• [Input data]
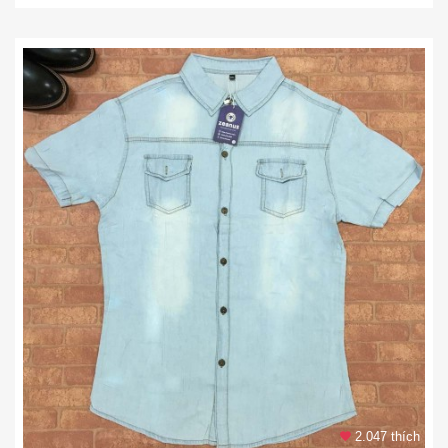
2.047 thích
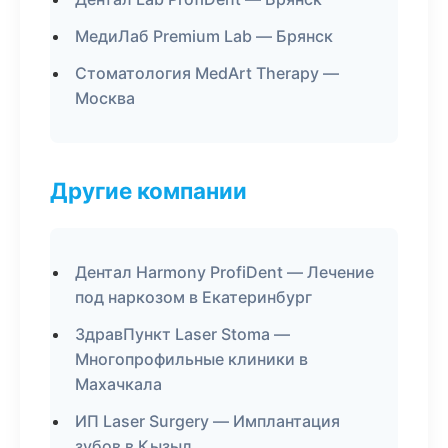
МедиЛаб Premium Lab — Брянск
Стоматология MedArt Therapy —
Москва
Другие компании
Дентал Harmony ProfiDent — Лечение
под наркозом в Екатеринбург
ЗдравПункт Laser Stoma —
Многопрофильные клиники в
Махачкала
ИП Laser Surgery — Имплантация
зубов в Кызыл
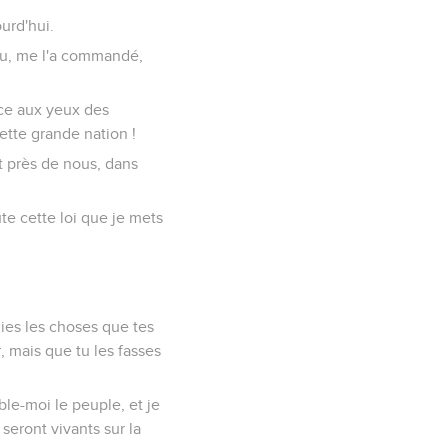
ourd'hui.
ieu, me l'a commandé,
ence aux yeux des
ette grande nation !
st près de nous, dans
te cette loi que je mets
ies les choses que tes
r, mais que tu les fasses
ble-moi le peuple, et je
seront vivants sur la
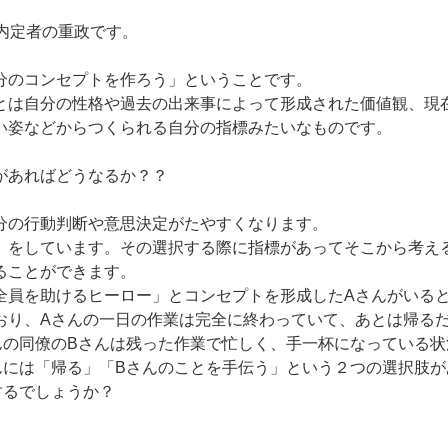
卒内定者の重政です。
分のコンセプトを作ろう」ということです。
とは自分の性格や過去の出来事によって形成された価値観、現
い姿などからつくられる自分の指標みたいなものです。
があればどうなるか？？
分の行動判断や意思決定がたやすくなります。
」をしています。その選択する際に指標があってそこから考え
ることができます。
全員を助けるヒーロー」とコンセプトを形成したAさんがいると
おり、Aさんの一日の作業は完全に終わっていて、あとは帰る
んの同僚のBさんは残った作業で忙しく、手一杯になっている状
んには「帰る」「Bさんのことを手伝う」という２つの選択肢が
するでしょうか？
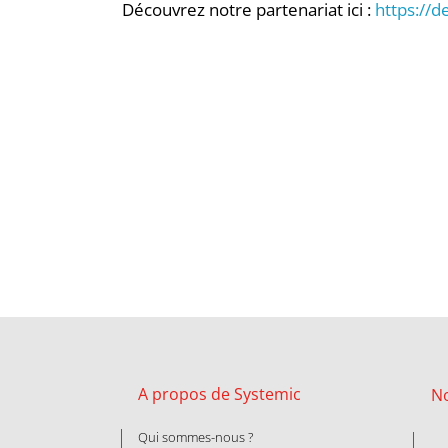
Découvrez notre partenariat ici :
https://d
A propos de Systemic
N
Qui sommes-nous ?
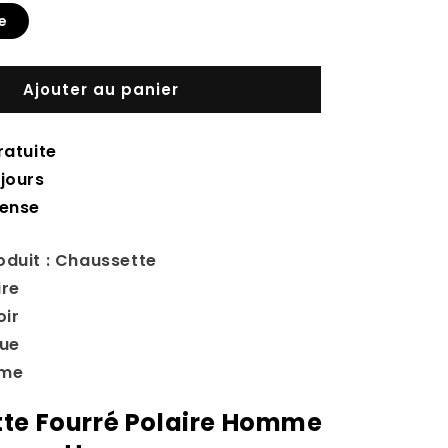
e
Ajouter au panier
ratuite
jours
tense
oduit : Chaussette
ire
oir
que
mme
te Fourré Polaire Homme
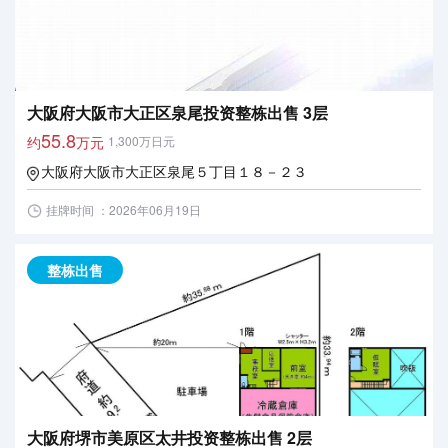
大阪府大阪市大正区泉尾投资整栋出售 3层
55.8
约
万元
1,300万日元
大阪府大阪市大正区泉尾５丁目１８－２３
挂牌时间 ：2026年06月19日
整栋出售
大阪府堺市美原区太井投资整栋出售 2层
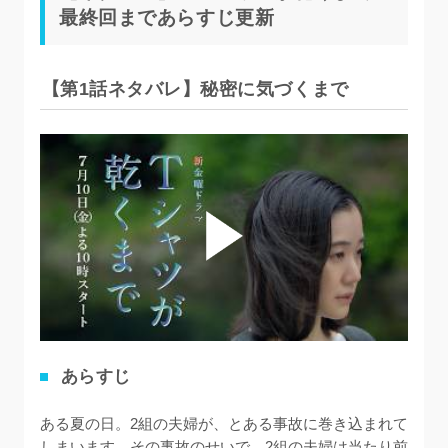
最終回まであらすじ更新
【第1話ネタバレ】秘密に気づくまで
あらすじ
ある夏の日。2組の夫婦が、とある事故に巻き込まれて
しまいます。その事故のせいで、2組の夫婦は当たり前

• [Problem to solve]
Give again, word for word, the lines above from the one with "Дентал Harmony ProfiDent — Лечение" through the final line of the data, both ends included. Do not copy any picture.

• [Task answer]
Дентал Harmony ProfiDent — Лечение
под наркозом в Екатеринбург
ЗдравПункт Laser Stoma —
Многопрофильные клиники в
Махачкала
ИП Laser Surgery — Имплантация
зубов в Кызыл
ourd'hui.
ieu, me l'a commandé,
ence aux yeux des
ette grande nation !
st près de nous, dans
te cette loi que je mets
ies les choses que tes
r, mais que tu les fasses
ble-moi le peuple, et je
seront vivants sur la
卒内定者の重政です。
分のコンセプトを作ろう」ということです。
とは自分の性格や過去の出来事によって形成された価値観、現
い姿などからつくられる自分の指標みたいなものです。
があればどうなるか？？
分の行動判断や意思決定がたやすくなります。
」をしています。その選択する際に指標があってそこから考え
ることができます。
全員を助けるヒーロー」とコンセプトを形成したAさんがいると
おり、Aさんの一日の作業は完全に終わっていて、あとは帰る
んの同僚のBさんは残った作業で忙しく、手一杯になっている状
んには「帰る」「Bさんのことを手伝う」という２つの選択肢が
するでしょうか？
Découvrez notre partenariat ici :
https://d
A propos de Systemic
N
Qui sommes-nous ?
e
Ajouter au panier
ratuite
jours
tense
oduit : Chaussette
ire
oir
que
mme
te Fourré Polaire Homme
大阪府大阪市大正区泉尾投资整栋出售 3层
55.8
约
万元
1,300万日元
大阪府大阪市大正区泉尾５丁目１８－２３
挂牌时间 ：2026年06月19日
整栋出售
大阪府堺市美原区太井投资整栋出售 2层
最終回まであらすじ更新
【第1話ネタバレ】秘密に気づくまで
あらすじ
ある夏の日。2組の夫婦が、とある事故に巻き込まれて
しまいます。その事故のせいで、2組の夫婦は当たり前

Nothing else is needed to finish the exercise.